- Required action:
Repeat the whole listing below, word for word.

- Extracted data:
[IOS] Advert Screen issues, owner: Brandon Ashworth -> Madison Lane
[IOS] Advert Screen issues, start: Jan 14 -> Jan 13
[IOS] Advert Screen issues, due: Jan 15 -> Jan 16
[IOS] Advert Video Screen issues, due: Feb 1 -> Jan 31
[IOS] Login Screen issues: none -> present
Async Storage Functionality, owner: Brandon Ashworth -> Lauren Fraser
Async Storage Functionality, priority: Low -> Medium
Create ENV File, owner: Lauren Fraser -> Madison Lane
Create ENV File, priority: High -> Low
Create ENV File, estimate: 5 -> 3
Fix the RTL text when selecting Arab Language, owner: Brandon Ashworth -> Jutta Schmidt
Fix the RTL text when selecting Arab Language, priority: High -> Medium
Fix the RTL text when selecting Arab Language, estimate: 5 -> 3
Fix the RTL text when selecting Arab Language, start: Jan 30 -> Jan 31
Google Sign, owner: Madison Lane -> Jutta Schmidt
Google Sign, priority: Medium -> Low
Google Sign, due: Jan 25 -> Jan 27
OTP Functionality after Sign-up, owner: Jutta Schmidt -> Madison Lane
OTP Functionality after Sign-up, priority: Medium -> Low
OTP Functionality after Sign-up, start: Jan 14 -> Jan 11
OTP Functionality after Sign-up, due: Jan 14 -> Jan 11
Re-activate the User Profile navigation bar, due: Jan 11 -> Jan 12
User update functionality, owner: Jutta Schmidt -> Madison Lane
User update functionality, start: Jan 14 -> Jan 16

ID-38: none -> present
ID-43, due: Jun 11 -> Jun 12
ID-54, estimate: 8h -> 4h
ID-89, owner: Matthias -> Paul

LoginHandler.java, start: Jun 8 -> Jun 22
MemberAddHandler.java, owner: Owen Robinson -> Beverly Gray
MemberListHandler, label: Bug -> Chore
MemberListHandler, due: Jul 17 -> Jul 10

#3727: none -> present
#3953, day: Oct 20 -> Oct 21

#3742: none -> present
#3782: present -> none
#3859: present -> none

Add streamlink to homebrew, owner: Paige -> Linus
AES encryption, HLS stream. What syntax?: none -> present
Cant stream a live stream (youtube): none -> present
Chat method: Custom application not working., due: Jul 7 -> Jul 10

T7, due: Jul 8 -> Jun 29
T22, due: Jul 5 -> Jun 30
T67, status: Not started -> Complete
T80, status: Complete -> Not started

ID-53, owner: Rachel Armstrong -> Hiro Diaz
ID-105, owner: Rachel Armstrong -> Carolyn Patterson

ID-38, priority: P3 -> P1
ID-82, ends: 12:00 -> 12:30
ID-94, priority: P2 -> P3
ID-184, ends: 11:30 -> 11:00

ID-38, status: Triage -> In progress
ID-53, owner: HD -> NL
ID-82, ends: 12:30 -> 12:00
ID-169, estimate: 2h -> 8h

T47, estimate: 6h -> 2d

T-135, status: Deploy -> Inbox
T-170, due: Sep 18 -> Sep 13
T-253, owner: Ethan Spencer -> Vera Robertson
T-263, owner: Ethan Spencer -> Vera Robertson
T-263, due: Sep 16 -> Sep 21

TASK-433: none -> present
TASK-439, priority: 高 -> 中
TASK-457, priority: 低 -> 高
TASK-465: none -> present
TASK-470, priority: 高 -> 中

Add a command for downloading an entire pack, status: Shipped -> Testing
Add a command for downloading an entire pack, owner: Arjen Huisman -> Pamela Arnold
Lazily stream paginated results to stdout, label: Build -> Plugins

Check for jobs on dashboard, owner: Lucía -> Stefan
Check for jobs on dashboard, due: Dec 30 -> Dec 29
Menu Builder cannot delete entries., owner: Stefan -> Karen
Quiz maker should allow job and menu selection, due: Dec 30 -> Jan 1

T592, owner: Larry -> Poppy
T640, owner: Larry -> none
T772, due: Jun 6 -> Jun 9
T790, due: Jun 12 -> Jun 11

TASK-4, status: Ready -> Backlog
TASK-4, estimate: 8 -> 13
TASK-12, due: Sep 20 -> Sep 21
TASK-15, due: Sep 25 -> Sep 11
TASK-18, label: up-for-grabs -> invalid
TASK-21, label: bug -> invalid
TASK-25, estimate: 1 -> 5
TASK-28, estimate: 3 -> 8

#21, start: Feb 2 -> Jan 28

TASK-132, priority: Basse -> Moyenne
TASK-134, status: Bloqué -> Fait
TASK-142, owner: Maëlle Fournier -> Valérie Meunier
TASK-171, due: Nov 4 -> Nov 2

- Output below:
[IOS] Advert Screen issues, owner: Brandon Ashworth -> Madison Lane
[IOS] Advert Screen issues, start: Jan 14 -> Jan 13
[IOS] Advert Screen issues, due: Jan 15 -> Jan 16
[IOS] Advert Video Screen issues, due: Feb 1 -> Jan 31
[IOS] Login Screen issues: none -> present
Async Storage Functionality, owner: Brandon Ashworth -> Lauren Fraser
Async Storage Functionality, priority: Low -> Medium
Create ENV File, owner: Lauren Fraser -> Madison Lane
Create ENV File, priority: High -> Low
Create ENV File, estimate: 5 -> 3
Fix the RTL text when selecting Arab Language, owner: Brandon Ashworth -> Jutta Schmidt
Fix the RTL text when selecting Arab Language, priority: High -> Medium
Fix the RTL text when selecting Arab Language, estimate: 5 -> 3
Fix the RTL text when selecting Arab Language, start: Jan 30 -> Jan 31
Google Sign, owner: Madison Lane -> Jutta Schmidt
Google Sign, priority: Medium -> Low
Google Sign, due: Jan 25 -> Jan 27
OTP Functionality after Sign-up, owner: Jutta Schmidt -> Madison Lane
OTP Functionality after Sign-up, priority: Medium -> Low
OTP Functionality after Sign-up, start: Jan 14 -> Jan 11
OTP Functionality after Sign-up, due: Jan 14 -> Jan 11
Re-activate the User Profile navigation bar, due: Jan 11 -> Jan 12
User update functionality, owner: Jutta Schmidt -> Madison Lane
User update functionality, start: Jan 14 -> Jan 16

ID-38: none -> present
ID-43, due: Jun 11 -> Jun 12
ID-54, estimate: 8h -> 4h
ID-89, owner: Matthias -> Paul

LoginHandler.java, start: Jun 8 -> Jun 22
MemberAddHandler.java, owner: Owen Robinson -> Beverly Gray
MemberListHandler, label: Bug -> Chore
MemberListHandler, due: Jul 17 -> Jul 10

#3727: none -> present
#3953, day: Oct 20 -> Oct 21

#3742: none -> present
#3782: present -> none
#3859: present -> none

Add streamlink to homebrew, owner: Paige -> Linus
AES encryption, HLS stream. What syntax?: none -> present
Cant stream a live stream (youtube): none -> present
Chat method: Custom application not working., due: Jul 7 -> Jul 10

T7, due: Jul 8 -> Jun 29
T22, due: Jul 5 -> Jun 30
T67, status: Not started -> Complete
T80, status: Complete -> Not started

ID-53, owner: Rachel Armstrong -> Hiro Diaz
ID-105, owner: Rachel Armstrong -> Carolyn Patterson

ID-38, priority: P3 -> P1
ID-82, ends: 12:00 -> 12:30
ID-94, priority: P2 -> P3
ID-184, ends: 11:30 -> 11:00

ID-38, status: Triage -> In progress
ID-53, owner: HD -> NL
ID-82, ends: 12:30 -> 12:00
ID-169, estimate: 2h -> 8h

T47, estimate: 6h -> 2d

T-135, status: Deploy -> Inbox
T-170, due: Sep 18 -> Sep 13
T-253, owner: Ethan Spencer -> Vera Robertson
T-263, owner: Ethan Spencer -> Vera Robertson
T-263, due: Sep 16 -> Sep 21

TASK-433: none -> present
TASK-439, priority: 高 -> 中
TASK-457, priority: 低 -> 高
TASK-465: none -> present
TASK-470, priority: 高 -> 中

Add a command for downloading an entire pack, status: Shipped -> Testing
Add a command for downloading an entire pack, owner: Arjen Huisman -> Pamela Arnold
Lazily stream paginated results to stdout, label: Build -> Plugins

Check for jobs on dashboard, owner: Lucía -> Stefan
Check for jobs on dashboard, due: Dec 30 -> Dec 29
Menu Builder cannot delete entries., owner: Stefan -> Karen
Quiz maker should allow job and menu selection, due: Dec 30 -> Jan 1

T592, owner: Larry -> Poppy
T640, owner: Larry -> none
T772, due: Jun 6 -> Jun 9
T790, due: Jun 12 -> Jun 11

TASK-4, status: Ready -> Backlog
TASK-4, estimate: 8 -> 13
TASK-12, due: Sep 20 -> Sep 21
TASK-15, due: Sep 25 -> Sep 11
TASK-18, label: up-for-grabs -> invalid
TASK-21, label: bug -> invalid
TASK-25, estimate: 1 -> 5
TASK-28, estimate: 3 -> 8

#21, start: Feb 2 -> Jan 28

TASK-132, priority: Basse -> Moyenne
TASK-134, status: Bloqué -> Fait
TASK-142, owner: Maëlle Fournier -> Valérie Meunier
TASK-171, due: Nov 4 -> Nov 2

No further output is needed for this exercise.